**RECORDED DATA:**
----

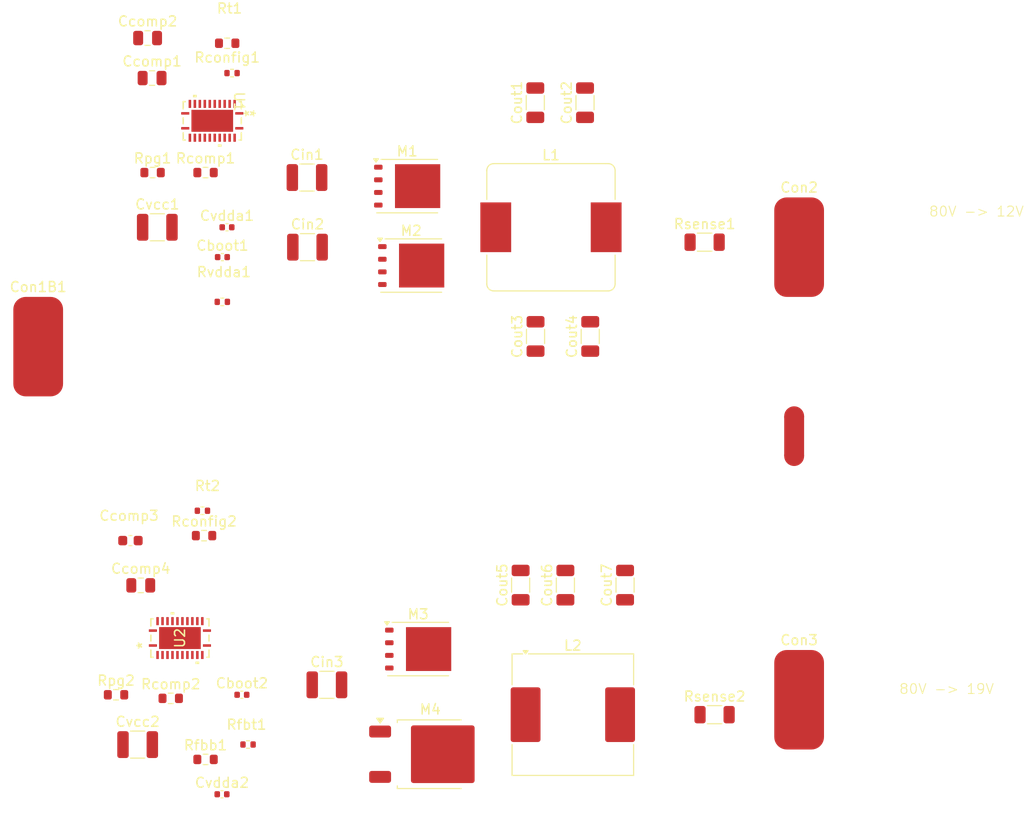
<source format=kicad_pcb>
(kicad_pcb
	(version 20241229)
	(generator "pcbnew")
	(generator_version "9.0")
	(general
		(thickness 1.6)
		(legacy_teardrops no)
	)
	(paper "A4")
	(layers
		(0 "F.Cu" signal)
		(2 "B.Cu" signal)
		(9 "F.Adhes" user "F.Adhesive")
		(11 "B.Adhes" user "B.Adhesive")
		(13 "F.Paste" user)
		(15 "B.Paste" user)
		(5 "F.SilkS" user "F.Silkscreen")
		(7 "B.SilkS" user "B.Silkscreen")
		(1 "F.Mask" user)
		(3 "B.Mask" user)
		(17 "Dwgs.User" user "User.Drawings")
		(19 "Cmts.User" user "User.Comments")
		(21 "Eco1.User" user "User.Eco1")
		(23 "Eco2.User" user "User.Eco2")
		(25 "Edge.Cuts" user)
		(27 "Margin" user)
		(31 "F.CrtYd" user "F.Courtyard")
		(29 "B.CrtYd" user "B.Courtyard")
		(35 "F.Fab" user)
		(33 "B.Fab" user)
		(39 "User.1" user)
		(41 "User.2" user)
		(43 "User.3" user)
		(45 "User.4" user)
	)
	(setup
		(pad_to_mask_clearance 0)
		(allow_soldermask_bridges_in_footprints no)
		(tenting front back)
		(pcbplotparams
			(layerselection 0x00000000_00000000_55555555_5755f5ff)
			(plot_on_all_layers_selection 0x00000000_00000000_00000000_00000000)
			(disableapertmacros no)
			(usegerberextensions no)
			(usegerberattributes yes)
			(usegerberadvancedattributes yes)
			(creategerberjobfile yes)
			(dashed_line_dash_ratio 12.000000)
			(dashed_line_gap_ratio 3.000000)
			(svgprecision 4)
			(plotframeref no)
			(mode 1)
			(useauxorigin no)
			(hpglpennumber 1)
			(hpglpenspeed 20)
			(hpglpendiameter 15.000000)
			(pdf_front_fp_property_popups yes)
			(pdf_back_fp_property_popups yes)
			(pdf_metadata yes)
			(pdf_single_document no)
			(dxfpolygonmode yes)
			(dxfimperialunits yes)
			(dxfusepcbnewfont yes)
			(psnegative no)
			(psa4output no)
			(plot_black_and_white yes)
			(sketchpadsonfab no)
			(plotpadnumbers no)
			(hidednponfab no)
			(sketchdnponfab yes)
			(crossoutdnponfab yes)
			(subtractmaskfromsilk no)
			(outputformat 1)
			(mirror no)
			(drillshape 1)
			(scaleselection 1)
			(outputdirectory "")
		)
	)
	(net 0 "")
	(net 1 "Net-(U1-CBOOT)")
	(net 2 "Net-(M2-D)")
	(net 3 "Net-(U2-CBOOT)")
	(net 4 "Net-(M4-D)")
	(net 5 "Net-(Ccomp1-Pad1)")
	(net 6 "GNDREF")
	(net 7 "Net-(U1-EXTCOMP)")
	(net 8 "Net-(Ccomp3-Pad2)")
	(net 9 "Net-(U2-EXTCOMP)")
	(net 10 "GNDPWR")
	(net 11 "VCC")
	(net 12 "Net-(Con2-Pin_1)")
	(net 13 "Net-(Con3-Pin_1)")
	(net 14 "Net-(U1-VCC)")
	(net 15 "Net-(U2-VCC)")
	(net 16 "Net-(U1-PFM{slash}SYNC)")
	(net 17 "Net-(U2-PFM{slash}SYNC)")
	(net 18 "Net-(U1-ISNS+)")
	(net 19 "Net-(U2-ISNS+)")
	(net 20 "Net-(M1-G)")
	(net 21 "Net-(M2-G)")
	(net 22 "Net-(M3-G)")
	(net 23 "Net-(M4-G)")
	(net 24 "Net-(U1-CNFG)")
	(net 25 "Net-(U2-CNFG)")
	(net 26 "Net-(U2-FB)")
	(net 27 "Net-(U1-PG{slash}SYNCOUT)")
	(net 28 "Net-(U2-PG{slash}SYNCOUT)")
	(net 29 "Net-(U1-RT)")
	(net 30 "Net-(U2-RT)")
	(net 31 "Net-(U1-FB)")
	(net 32 "unconnected-(U1-AEFVDDA-Pad22)")
	(net 33 "unconnected-(U1-INJ-Pad2)")
	(net 34 "unconnected-(U1-SEN-Pad23)")
	(net 35 "unconnected-(U2-SEN-Pad23)")
	(net 36 "unconnected-(U2-AEFVDDA-Pad22)")
	(net 37 "unconnected-(U2-INJ-Pad2)")
	(footprint "Capacitor_SMD:C_0603_1608Metric" (layer "F.Cu") (at 30.275 122))
	(footprint "Capacitor_SMD:C_1206_3216Metric" (layer "F.Cu") (at 80 126.475 90))
	(footprint "Resistor_SMD:R_0603_1608Metric" (layer "F.Cu") (at 37.675 121.5))
	(footprint "Capacitor_SMD:C_1210_3225Metric" (layer "F.Cu") (at 48.025 85.5))
	(footprint "Capacitor_SMD:C_1210_3225Metric" (layer "F.Cu") (at 31 142.51))
	(footprint "Inductor_SMD:L_Bourns_SRP1245A" (layer "F.Cu") (at 72.55 90.5))
	(footprint "Resistor_SMD:R_0603_1608Metric" (layer "F.Cu") (at 37.825 85))
	(footprint "Resistor_SMD:R_0603_1608Metric" (layer "F.Cu") (at 32.5 85))
	(footprint "Capacitor_SMD:C_1210_3225Metric" (layer "F.Cu") (at 50.025 136.5))
	(footprint "Inductor_SMD:L_Coilcraft_MSS1210-XXX" (layer "F.Cu") (at 74.75 139.5))
	(footprint "Capacitor_SMD:C_1210_3225Metric" (layer "F.Cu") (at 48.074999 92.499999))
	(footprint "Capacitor_SMD:C_1206_3216Metric" (layer "F.Cu") (at 69.5 126.475 90))
	(footprint "Resistor_SMD:R_0402_1005Metric" (layer "F.Cu") (at 42.097836 142.5))
	(footprint "Connector_Wire:SolderWirePad_1x01_SMD_5x10mm" (layer "F.Cu") (at 97.5 92.5))
	(footprint "Capacitor_SMD:C_1206_3216Metric" (layer "F.Cu") (at 76.5 101.475 90))
	(footprint "LM5149:VQFN24_RGY_TEX" (layer "F.Cu") (at 38.5 79.7982 -90))
	(footprint "Capacitor_SMD:C_0805_2012Metric" (layer "F.Cu") (at 31.311252 126.5))
	(footprint "Capacitor_SMD:C_0805_2012Metric" (layer "F.Cu") (at 32.45 75.5))
	(footprint "Resistor_SMD:R_1206_3216Metric" (layer "F.Cu") (at 89 139.5))
	(footprint "Capacitor_SMD:C_0402_1005Metric" (layer "F.Cu") (at 39.48 147.5))
	(footprint "Connector_Wire:SolderWirePad_1x01_SMD_5x10mm" (layer "F.Cu") (at 97.5 138))
	(footprint "Capacitor_SMD:C_0805_2012Metric" (layer "F.Cu") (at 32 71.4775))
	(footprint "Connector_Wire:SolderWirePad_1x01_SMD_5x10mm" (layer "F.Cu") (at 21 102.5))
	(footprint "Package_TO_SOT_SMD:TO-252-2" (layer "F.Cu") (at 60.415 143.475))
	(footprint "Capacitor_SMD:C_0402_1005Metric" (layer "F.Cu") (at 39.52 93.5))
	(footprint "Resistor_SMD:R_0402_1005Metric" (layer "F.Cu") (at 40.49 75))
	(footprint "Capacitor_SMD:C_1206_3216Metric" (layer "F.Cu") (at 75.975 77.975 90))
	(footprint "Resistor_SMD:R_0603_1608Metric" (layer "F.Cu") (at 34.325 137.86))
	(footprint "Resistor_SMD:R_0603_1608Metric" (layer "F.Cu") (at 28.825 137.5))
	(footprint "Package_TO_SOT_SMD:TDSON-8-1" (layer "F.Cu") (at 58.095 86.365))
	(footprint "Resistor_SMD:R_0603_1608Metric" (layer "F.Cu") (at 40 72 180))
	(footprint "LM5149:VQFN24_RGY_TEX" (layer "F.Cu") (at 35.25 131.7982 90))
	(footprint "Capacitor_SMD:C_1206_3216Metric" (layer "F.Cu") (at 74 126.475 90))
	(footprint "Capacitor_SMD:C_0402_1005Metric" (layer "F.Cu") (at 41.48 137.5))
	(footprint "Resistor_SMD:R_0402_1005Metric" (layer "F.Cu") (at 39.51 98))
	(footprint "Capacitor_SMD:C_1206_3216Metric" (layer "F.Cu") (at 71 101.475001 90))
	(footprint "Capacitor_SMD:C_1210_3225Metric" (layer "F.Cu") (at 32.975 90.5))
	(footprint "Capacitor_SMD:C_0402_1005Metric" (layer "F.Cu") (at 39.98 90.5))
	(footprint "NetTie:NetTie-2_SMD_Pad2.0mm" (layer "F.Cu") (at 97 111.5 -90))
	(footprint "Resistor_SMD:R_0603_1608Metric" (layer "F.Cu") (at 37.825 144))
	(footprint "Capacitor_SMD:C_1206_3216Metric" (layer "F.Cu") (at 70.975 77.975 90))
	(footprint "Resistor_SMD:R_1206_3216Metric" (layer "F.Cu") (at 88 92))
	(footprint "Resistor_SMD:R_0402_1005Metric" (layer "F.Cu") (at 37.51 119))
	(footprint "Package_TO_SOT_SMD:TDSON-8-1" (layer "F.Cu") (at 59.2 132.905))
	(footprint "Package_TO_SOT_SMD:TDSON-8-1" (layer "F.Cu") (at 58.5 94.35))
	(gr_text "80V -> 12V\n"
		(at 110.5 89.5 0)
		(layer "F.SilkS")
		(uuid "0dcb9de4-6859-4a76-843a-41f90649fdb7")
		(effects
			(font
				(size 1 1)
				(thickness 0.1)
			)
			(justify left bottom)
		)
	)
	(gr_text "80V -> 19V"
		(at 107.5 137.5 0)
		(layer "F.SilkS")
		(uuid "c6467720-c727-4c17-9f7c-e37ef6d16905")
		(effects
			(font
				(size 1 1)
				(thickness 0.1)
			)
			(justify left bottom)
		)
	)
	(embedded_fonts no)
)

</source>
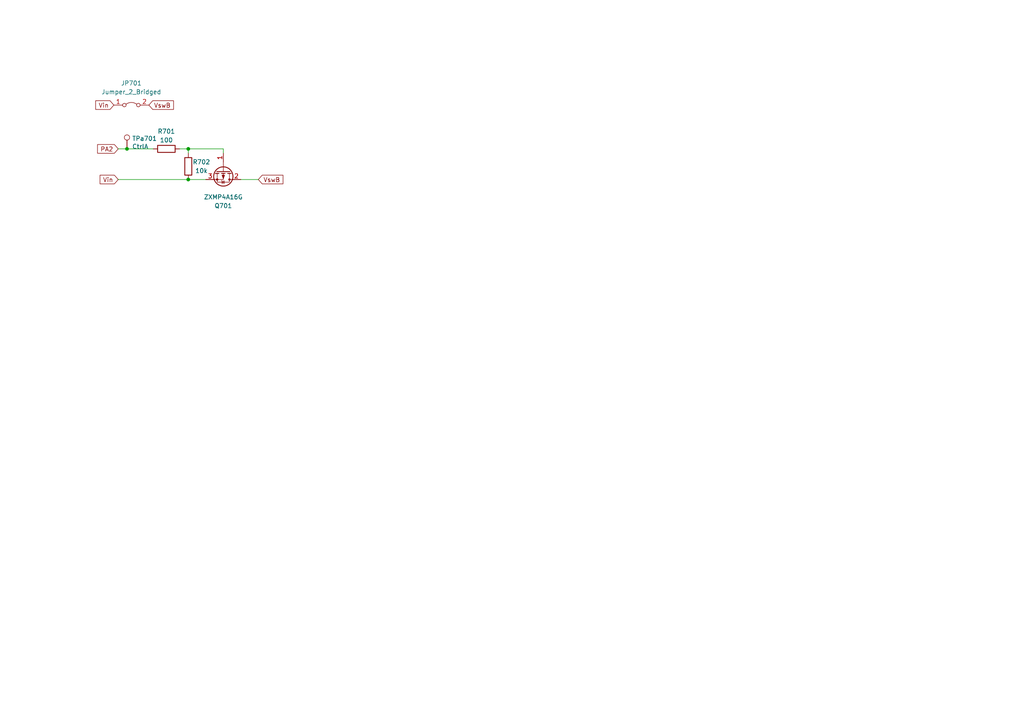
<source format=kicad_sch>
(kicad_sch (version 20211123) (generator eeschema)

  (uuid daf9901b-eb09-4e96-a2a1-1b590cc4b440)

  (paper "A4")

  

  (junction (at 36.83 43.18) (diameter 0) (color 0 0 0 0)
    (uuid 24234c0b-fa9c-4dc1-838c-7bb654169027)
  )
  (junction (at 54.61 43.18) (diameter 0) (color 0 0 0 0)
    (uuid 7ac22745-1926-4410-87cc-1d2146416938)
  )
  (junction (at 54.61 52.07) (diameter 0) (color 0 0 0 0)
    (uuid 80205a25-ac24-44fc-9a4b-1803f44402e1)
  )

  (wire (pts (xy 34.29 52.07) (xy 54.61 52.07))
    (stroke (width 0) (type default) (color 0 0 0 0))
    (uuid 11814eea-5cce-4b0f-82ef-1038f2b0911e)
  )
  (wire (pts (xy 52.07 43.18) (xy 54.61 43.18))
    (stroke (width 0) (type default) (color 0 0 0 0))
    (uuid 4404c081-9a25-4845-9cd0-0bfcbf4c3d9e)
  )
  (wire (pts (xy 34.29 43.18) (xy 36.83 43.18))
    (stroke (width 0) (type default) (color 0 0 0 0))
    (uuid 66541d37-c87f-4d27-9173-c5a907ea98f5)
  )
  (wire (pts (xy 54.61 44.45) (xy 54.61 43.18))
    (stroke (width 0) (type default) (color 0 0 0 0))
    (uuid 7bc3f924-0f7c-4518-ac5d-85d63274bfcb)
  )
  (wire (pts (xy 36.83 43.18) (xy 44.45 43.18))
    (stroke (width 0) (type default) (color 0 0 0 0))
    (uuid a4ec3fc6-373d-417f-8dae-1664ac6282d5)
  )
  (wire (pts (xy 64.77 43.18) (xy 64.77 44.45))
    (stroke (width 0) (type default) (color 0 0 0 0))
    (uuid aa901314-61e2-4bfa-90d7-1c40602aadd8)
  )
  (wire (pts (xy 54.61 52.07) (xy 59.69 52.07))
    (stroke (width 0) (type default) (color 0 0 0 0))
    (uuid ef53162d-9c2a-4935-a7d9-a4352da2f0d5)
  )
  (wire (pts (xy 69.85 52.07) (xy 74.93 52.07))
    (stroke (width 0) (type default) (color 0 0 0 0))
    (uuid f6de34d2-970f-407c-a7ee-5997b82c3c60)
  )
  (wire (pts (xy 54.61 43.18) (xy 64.77 43.18))
    (stroke (width 0) (type default) (color 0 0 0 0))
    (uuid f9e91108-1c93-4669-83b7-f1c3d79661e0)
  )

  (global_label "PA2" (shape input) (at 34.29 43.18 180) (fields_autoplaced)
    (effects (font (size 1.27 1.27)) (justify right))
    (uuid 4fbf3a76-bb0d-4f3d-b10a-3f9e5cff5386)
    (property "Intersheet References" "${INTERSHEET_REFS}" (id 0) (at 28.3977 43.1006 0)
      (effects (font (size 1.27 1.27)) (justify right) hide)
    )
  )
  (global_label "Vin" (shape input) (at 34.29 52.07 180) (fields_autoplaced)
    (effects (font (size 1.27 1.27)) (justify right))
    (uuid a99c465b-1861-4f66-865f-e3255eae35e7)
    (property "Intersheet References" "${INTERSHEET_REFS}" (id 0) (at 29.1234 52.1494 0)
      (effects (font (size 1.27 1.27)) (justify right) hide)
    )
  )
  (global_label "VswB" (shape input) (at 74.93 52.07 0) (fields_autoplaced)
    (effects (font (size 1.27 1.27)) (justify left))
    (uuid e9d707e6-bc43-4432-9239-cbd69183e6fd)
    (property "Intersheet References" "${INTERSHEET_REFS}" (id 0) (at 81.9713 51.9906 0)
      (effects (font (size 1.27 1.27)) (justify left) hide)
    )
  )
  (global_label "Vin" (shape input) (at 33.02 30.48 180) (fields_autoplaced)
    (effects (font (size 1.27 1.27)) (justify right))
    (uuid f594397d-a13d-4e40-bde5-4a33c4db4cfd)
    (property "Intersheet References" "${INTERSHEET_REFS}" (id 0) (at 27.8534 30.4006 0)
      (effects (font (size 1.27 1.27)) (justify right) hide)
    )
  )
  (global_label "VswB" (shape input) (at 43.18 30.48 0) (fields_autoplaced)
    (effects (font (size 1.27 1.27)) (justify left))
    (uuid fe77ad9c-7863-4e06-b5d0-1531ff69251e)
    (property "Intersheet References" "${INTERSHEET_REFS}" (id 0) (at 50.2213 30.4006 0)
      (effects (font (size 1.27 1.27)) (justify left) hide)
    )
  )

  (symbol (lib_id "Connector:TestPoint") (at 36.83 43.18 0) (unit 1)
    (in_bom yes) (on_board yes)
    (uuid 29c47b99-913b-4ce9-8300-d592fcc0d060)
    (property "Reference" "TPa701" (id 0) (at 38.3032 40.1828 0)
      (effects (font (size 1.27 1.27)) (justify left))
    )
    (property "Value" "CtrlA" (id 1) (at 38.3032 42.4942 0)
      (effects (font (size 1.27 1.27)) (justify left))
    )
    (property "Footprint" "tinker:TestPoint_THTPad_D1.0mm_Drill0.5mm" (id 2) (at 41.91 43.18 0)
      (effects (font (size 1.27 1.27)) hide)
    )
    (property "Datasheet" "~" (id 3) (at 41.91 43.18 0)
      (effects (font (size 1.27 1.27)) hide)
    )
    (pin "1" (uuid 9b4a483f-ae61-417c-a56e-7083842d4d60))
  )

  (symbol (lib_id "Device:R") (at 48.26 43.18 90) (mirror x) (unit 1)
    (in_bom yes) (on_board yes)
    (uuid 72d05ac2-0a55-4959-892f-9fbde3742534)
    (property "Reference" "R701" (id 0) (at 48.26 38.1 90))
    (property "Value" "100" (id 1) (at 48.26 40.64 90))
    (property "Footprint" "Resistor_SMD:R_0603_1608Metric" (id 2) (at 48.26 41.402 90)
      (effects (font (size 1.27 1.27)) hide)
    )
    (property "Datasheet" "~" (id 3) (at 48.26 43.18 0)
      (effects (font (size 1.27 1.27)) hide)
    )
    (pin "1" (uuid 2181c51e-c804-4cf2-86c7-c972eb66699a))
    (pin "2" (uuid 4c7372ca-8af3-4680-81c8-36c61e395c1b))
  )

  (symbol (lib_id "Transistor_FET:ZXMP4A16G") (at 64.77 49.53 270) (unit 1)
    (in_bom yes) (on_board yes) (fields_autoplaced)
    (uuid 774943ce-661f-42c4-9876-89946e51d37e)
    (property "Reference" "Q701" (id 0) (at 64.77 59.69 90))
    (property "Value" "ZXMP4A16G" (id 1) (at 64.77 57.15 90))
    (property "Footprint" "Package_TO_SOT_SMD:SOT-223-3_TabPin2" (id 2) (at 62.865 54.61 0)
      (effects (font (size 1.27 1.27) italic) (justify left) hide)
    )
    (property "Datasheet" "https://www.diodes.com/assets/Datasheets/ZXMP4A16G.pdf" (id 3) (at 64.77 49.53 0)
      (effects (font (size 1.27 1.27)) (justify left) hide)
    )
    (pin "1" (uuid cba28503-c6cc-44b8-a10a-f9e3357d05ea))
    (pin "2" (uuid b0f2aaa0-a92f-49cc-8040-a52aea21a256))
    (pin "3" (uuid 396fe68f-348e-4082-99c0-83ffab79ba88))
  )

  (symbol (lib_id "Device:R") (at 54.61 48.26 0) (mirror x) (unit 1)
    (in_bom yes) (on_board yes)
    (uuid 8f0d4f50-cbca-4e47-b92e-65a3a27dd86c)
    (property "Reference" "R702" (id 0) (at 58.42 46.99 0))
    (property "Value" "10k" (id 1) (at 58.42 49.53 0))
    (property "Footprint" "Resistor_SMD:R_0603_1608Metric" (id 2) (at 52.832 48.26 90)
      (effects (font (size 1.27 1.27)) hide)
    )
    (property "Datasheet" "~" (id 3) (at 54.61 48.26 0)
      (effects (font (size 1.27 1.27)) hide)
    )
    (pin "1" (uuid ee189baa-1a02-44d4-a9b8-29e18a663f0f))
    (pin "2" (uuid 21e260e1-471a-43c1-b358-7c1c86871f4c))
  )

  (symbol (lib_id "Jumper:Jumper_2_Bridged") (at 38.1 30.48 0) (unit 1)
    (in_bom no) (on_board no) (fields_autoplaced)
    (uuid fcad1bb5-1757-46e1-a9b7-0421790ad470)
    (property "Reference" "JP701" (id 0) (at 38.1 24.13 0))
    (property "Value" "Jumper_2_Bridged" (id 1) (at 38.1 26.67 0))
    (property "Footprint" "Jumper:SolderJumper-2_P1.3mm_Bridged_RoundedPad1.0x1.5mm" (id 2) (at 38.1 30.48 0)
      (effects (font (size 1.27 1.27)) hide)
    )
    (property "Datasheet" "~" (id 3) (at 38.1 30.48 0)
      (effects (font (size 1.27 1.27)) hide)
    )
    (pin "1" (uuid 0196d0bd-955b-4b2d-984a-b2add6c43853))
    (pin "2" (uuid c5b2879c-ab51-4aca-9f8b-1784eee75985))
  )
)

</source>
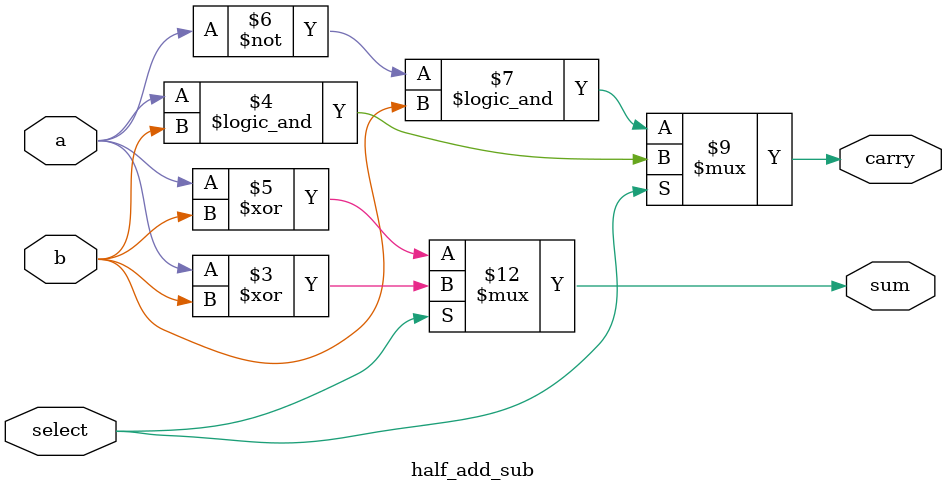
<source format=v>
module half_add_sub(
	input a,b,
	input select, //select = 1 -> add, select = 2->sub
	output reg sum,
	output reg carry
);

always@(*)
	begin
		if (select == 1'b1) begin
			sum = a^b;
			carry = a&&b;
			
		end else begin
			sum = a^b;
			carry = (~a)&&b;
		end
	end
	
endmodule
				

</source>
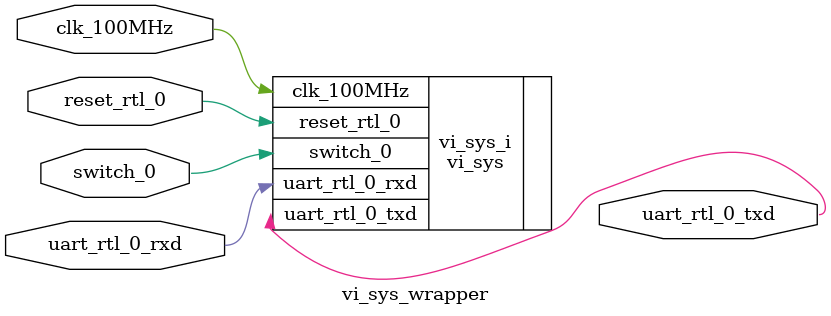
<source format=v>
`timescale 1 ps / 1 ps

module vi_sys_wrapper
   (clk_100MHz,
    reset_rtl_0,
    switch_0,
    uart_rtl_0_rxd,
    uart_rtl_0_txd);
  input clk_100MHz;
  input reset_rtl_0;
  input switch_0;
  input uart_rtl_0_rxd;
  output uart_rtl_0_txd;

  wire clk_100MHz;
  wire reset_rtl_0;
  wire switch_0;
  wire uart_rtl_0_rxd;
  wire uart_rtl_0_txd;

  vi_sys vi_sys_i
       (.clk_100MHz(clk_100MHz),
        .reset_rtl_0(reset_rtl_0),
        .switch_0(switch_0),
        .uart_rtl_0_rxd(uart_rtl_0_rxd),
        .uart_rtl_0_txd(uart_rtl_0_txd));
endmodule

</source>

----

**PROBLEM REQUIREMENTS:** Where the line holding "(pdf_single_document no)" appears in the listing above, start reproducing exactly, and end with the line holding "(at 32.5 85))".

**EXERCISE ANSWER:**
			(pdf_single_document no)
			(dxfpolygonmode yes)
			(dxfimperialunits yes)
			(dxfusepcbnewfont yes)
			(psnegative no)
			(psa4output no)
			(plot_black_and_white yes)
			(sketchpadsonfab no)
			(plotpadnumbers no)
			(hidednponfab no)
			(sketchdnponfab yes)
			(crossoutdnponfab yes)
			(subtractmaskfromsilk no)
			(outputformat 1)
			(mirror no)
			(drillshape 1)
			(scaleselection 1)
			(outputdirectory "")
		)
	)
	(net 0 "")
	(net 1 "Net-(U1-CBOOT)")
	(net 2 "Net-(M2-D)")
	(net 3 "Net-(U2-CBOOT)")
	(net 4 "Net-(M4-D)")
	(net 5 "Net-(Ccomp1-Pad1)")
	(net 6 "GNDREF")
	(net 7 "Net-(U1-EXTCOMP)")
	(net 8 "Net-(Ccomp3-Pad2)")
	(net 9 "Net-(U2-EXTCOMP)")
	(net 10 "GNDPWR")
	(net 11 "VCC")
	(net 12 "Net-(Con2-Pin_1)")
	(net 13 "Net-(Con3-Pin_1)")
	(net 14 "Net-(U1-VCC)")
	(net 15 "Net-(U2-VCC)")
	(net 16 "Net-(U1-PFM{slash}SYNC)")
	(net 17 "Net-(U2-PFM{slash}SYNC)")
	(net 18 "Net-(U1-ISNS+)")
	(net 19 "Net-(U2-ISNS+)")
	(net 20 "Net-(M1-G)")
	(net 21 "Net-(M2-G)")
	(net 22 "Net-(M3-G)")
	(net 23 "Net-(M4-G)")
	(net 24 "Net-(U1-CNFG)")
	(net 25 "Net-(U2-CNFG)")
	(net 26 "Net-(U2-FB)")
	(net 27 "Net-(U1-PG{slash}SYNCOUT)")
	(net 28 "Net-(U2-PG{slash}SYNCOUT)")
	(net 29 "Net-(U1-RT)")
	(net 30 "Net-(U2-RT)")
	(net 31 "Net-(U1-FB)")
	(net 32 "unconnected-(U1-AEFVDDA-Pad22)")
	(net 33 "unconnected-(U1-INJ-Pad2)")
	(net 34 "unconnected-(U1-SEN-Pad23)")
	(net 35 "unconnected-(U2-SEN-Pad23)")
	(net 36 "unconnected-(U2-AEFVDDA-Pad22)")
	(net 37 "unconnected-(U2-INJ-Pad2)")
	(footprint "Capacitor_SMD:C_0603_1608Metric" (layer "F.Cu") (at 30.275 122))
	(footprint "Capacitor_SMD:C_1206_3216Metric" (layer "F.Cu") (at 80 126.475 90))
	(footprint "Resistor_SMD:R_0603_1608Metric" (layer "F.Cu") (at 37.675 121.5))
	(footprint "Capacitor_SMD:C_1210_3225Metric" (layer "F.Cu") (at 48.025 85.5))
	(footprint "Capacitor_SMD:C_1210_3225Metric" (layer "F.Cu") (at 31 142.51))
	(footprint "Inductor_SMD:L_Bourns_SRP1245A" (layer "F.Cu") (at 72.55 90.5))
	(footprint "Resistor_SMD:R_0603_1608Metric" (layer "F.Cu") (at 37.825 85))
	(footprint "Resistor_SMD:R_0603_1608Metric" (layer "F.Cu") (at 32.5 85))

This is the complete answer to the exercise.